→ SELECTED EXTRACT:
-- Opening Marker --

Sauce and Seasonings:

  • ½ cup white sugar
  • 1 teaspoon white sugar
  • ¼ cup soy sauce
  • 3 tablespoons chicken broth
  • 2 tablespoons vegetable oil
  • 2 tablespoons peanut oil
  • 1 tablespoon rice vinegar
  • 2 teaspoons sesame oil
  • 3 tablespoons chopped green onion
  • 1 clove garlic, minced
  • 6 dried whole red chilies
  • 1 strip orange zest
  • ¼ teaspoon ground ginger
  • ¼ cup water

Instructions

  1. Crack 1 large egg into a mixing bowl and whisk it with 1 teaspoon salt, 1 teaspoon white sugar, and 1 pinch white pepper until smooth. Toss your 1 ½ pounds chicken thigh pieces in the mixture, ensuring each piece gets fully coated.
  2. Spread 1 cup cornstarch on a plate. Roll each egg-coated chicken piece through the cornstarch, gently shaking off any excess powder so your chicken has a light, even coating.
  3. Pour 4 cups vegetable oil into a deep skillet and heat to 350°F. Carefully lower chicken pieces into hot oil, frying for 4-5 minutes until they turn golden brown and reach an internal temperature of 165°F. Transfer chicken to paper towels to drain excess oil.
  4. In a separate pan, warm 2 tablespoons vegetable oil over medium heat. Add 3 tablespoons chopped green onions, 1 minced garlic clove, 6 dried whole red chilies, and 1 strip orange zest. Sauté for 1-2 minutes until fragrant.
  5. Stir ½ cup white sugar, ¼ cup soy sauce, 3 tablespoons chicken broth, 2 tablespoons peanut oil, 1 tablespoon rice vinegar, 2 teaspoons sesame oil, and ¼ teaspoon ground ginger into the pan. Whisk 2 teaspoons cornstarch with ¼ cup water and add to the sauce.

-- Closing Marker --

→ REQUIRED ACTION 1: Can you repeat the entries from the line with "Which category has" to the line with "What is the sum", both lines included, leaving out the pictures?
The entries below have no connection to the recipe above.

→ DATA TO PROCESS:

-- Opening Marker --

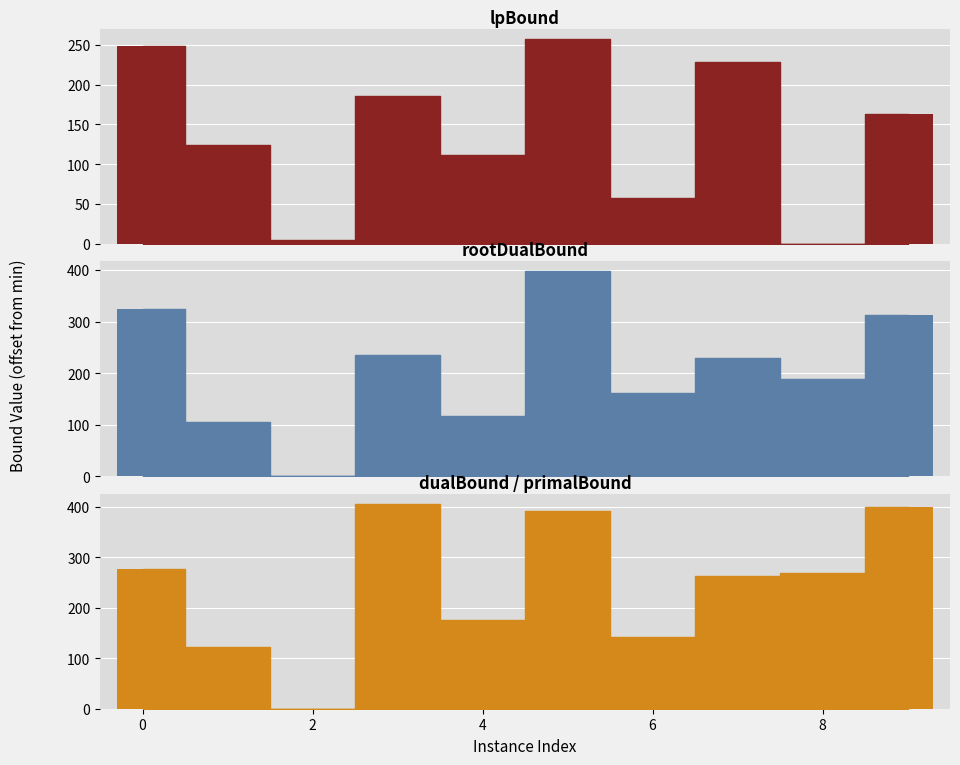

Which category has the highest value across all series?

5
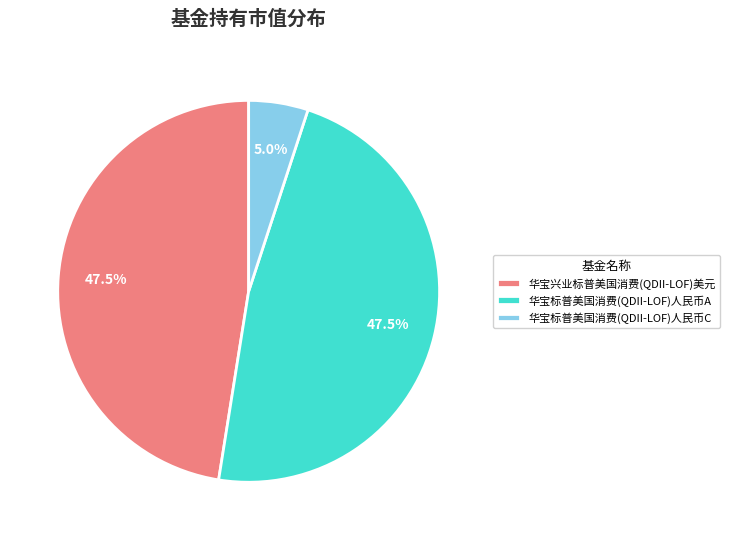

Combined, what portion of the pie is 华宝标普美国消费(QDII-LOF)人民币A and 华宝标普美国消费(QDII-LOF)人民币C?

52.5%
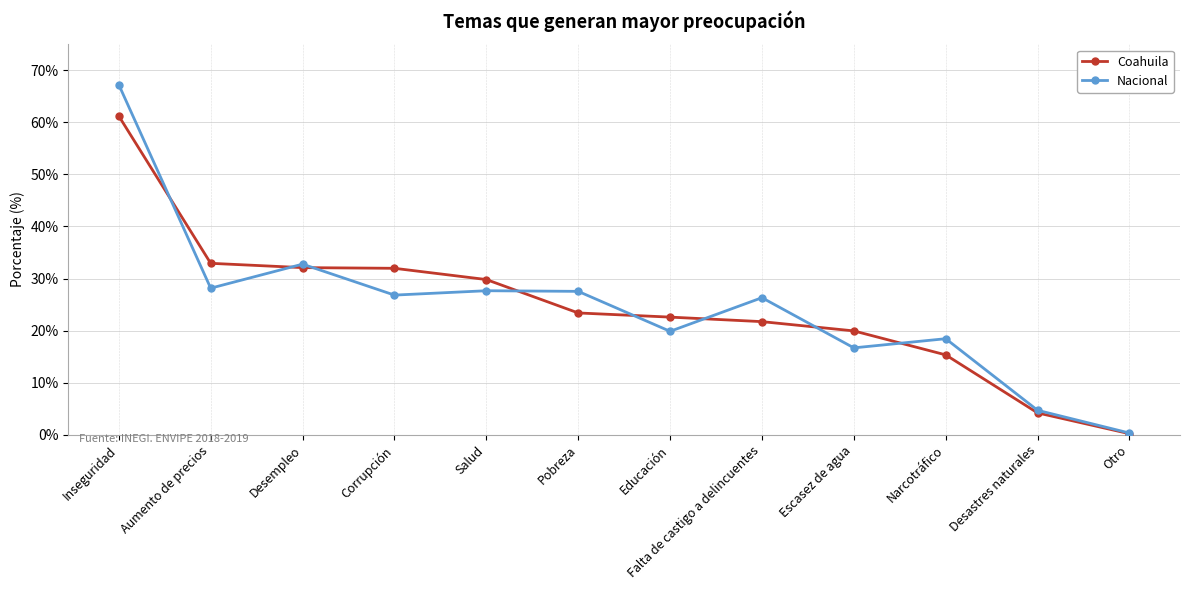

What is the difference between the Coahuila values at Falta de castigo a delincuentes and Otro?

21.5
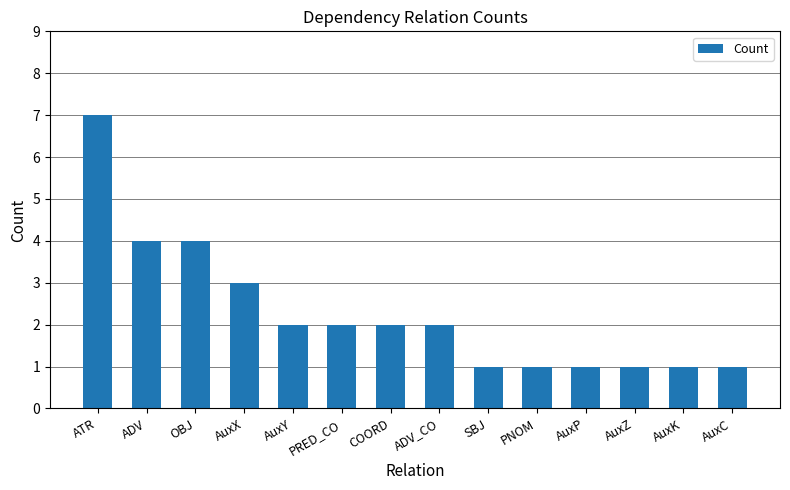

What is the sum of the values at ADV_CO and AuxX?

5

-- Closing Marker --
-- Opening Marker --

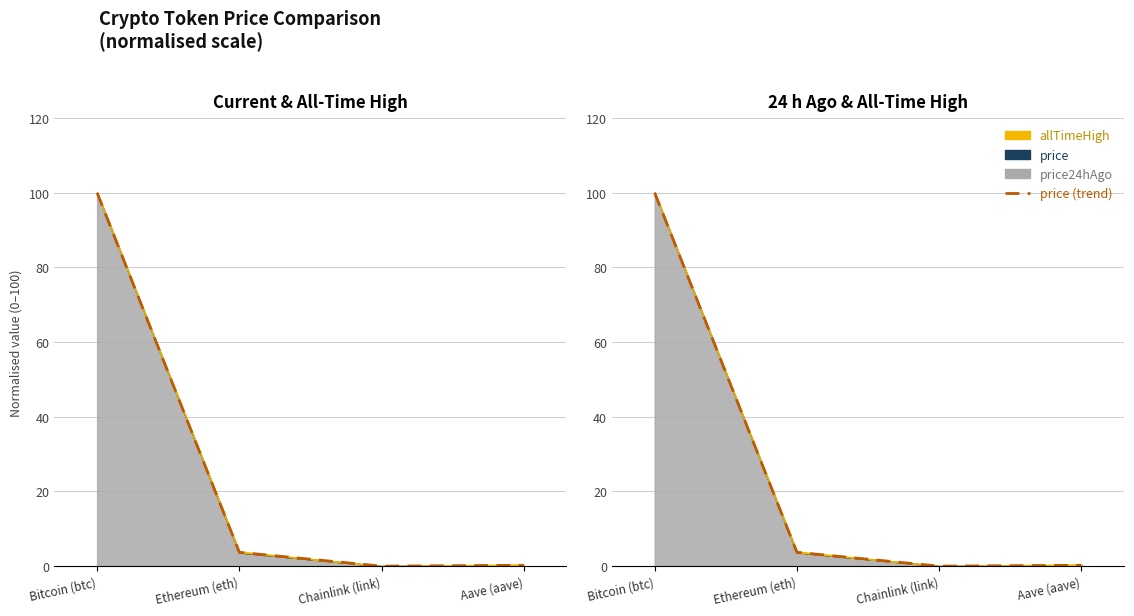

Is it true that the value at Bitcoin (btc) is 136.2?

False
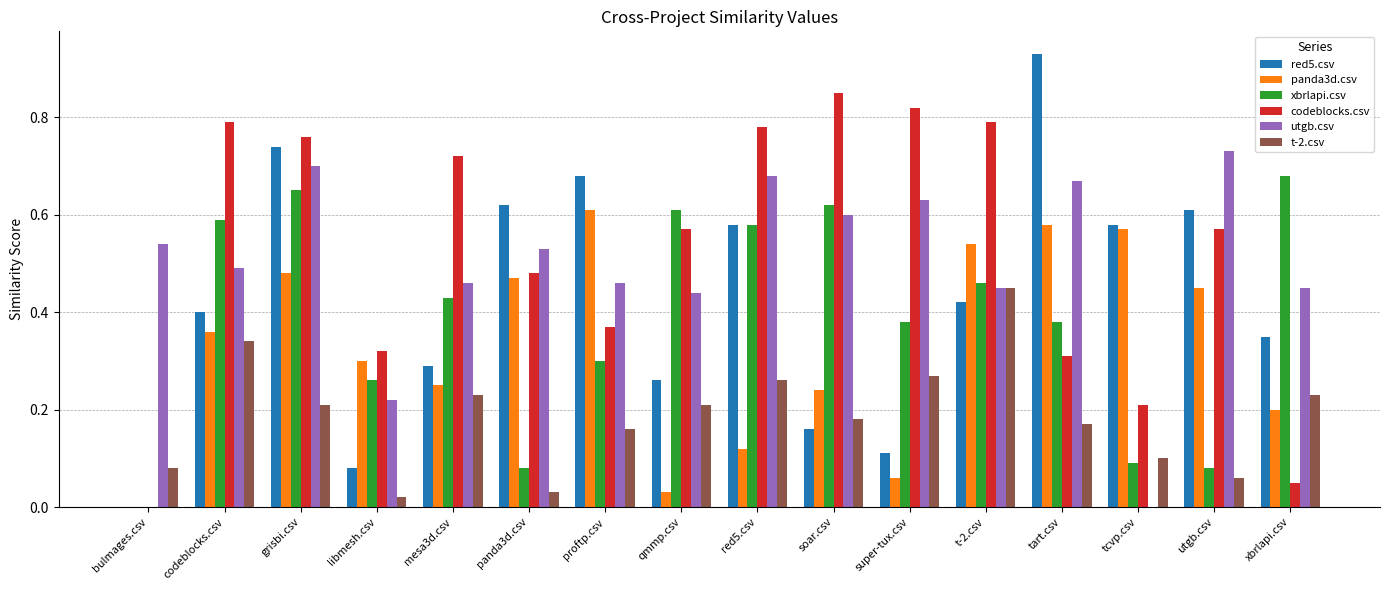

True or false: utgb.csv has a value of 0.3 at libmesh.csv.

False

-- Closing Marker --
-- Opening Marker --

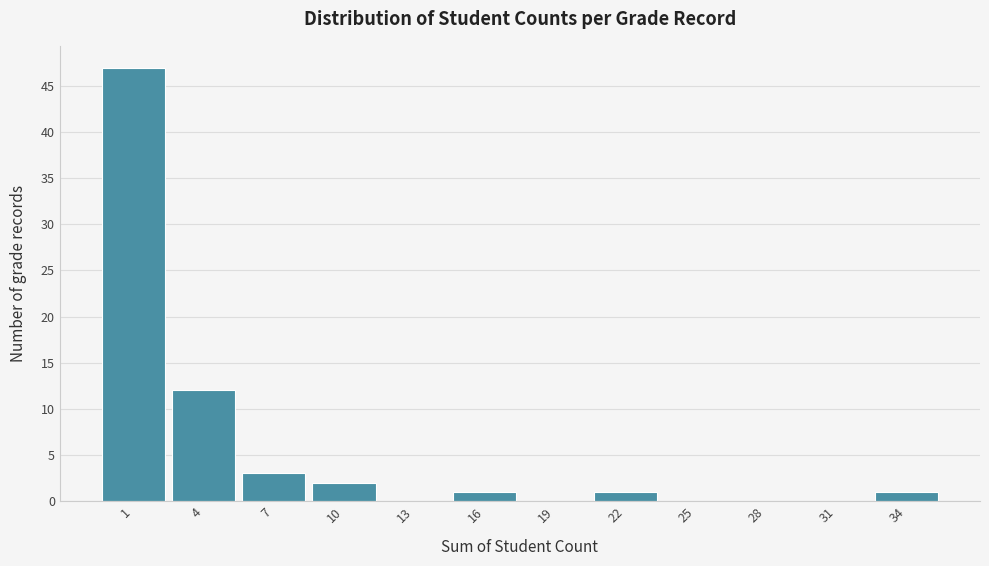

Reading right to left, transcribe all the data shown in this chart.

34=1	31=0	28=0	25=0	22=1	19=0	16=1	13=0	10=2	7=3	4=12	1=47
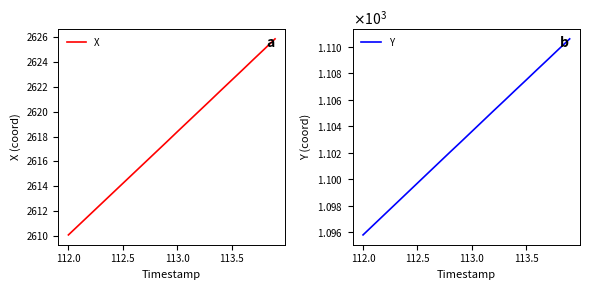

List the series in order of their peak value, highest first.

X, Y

-- Closing Marker --

→ REQUIRED ACTION 2: How does the recipe passage from "Instructions" to "gets fully coated." read when "mixing bowl" is substituted with "large bowl"?

→ TASK OUTPUT 1:
Which category has the highest value across all series?

5

Combined, what portion of the pie is 华宝标普美国消费(QDII-LOF)人民币A and 华宝标普美国消费(QDII-LOF)人民币C?

52.5%

What is the difference between the Coahuila values at Falta de castigo a delincuentes and Otro?

21.5

What is the sum of the values at ADV_CO and AuxX?

→ TASK OUTPUT 2:
Instructions

  1. Crack 1 large egg into a large bowl and whisk it with 1 teaspoon salt, 1 teaspoon white sugar, and 1 pinch white pepper until smooth. Toss your 1 ½ pounds chicken thigh pieces in the mixture, ensuring each piece gets fully coated.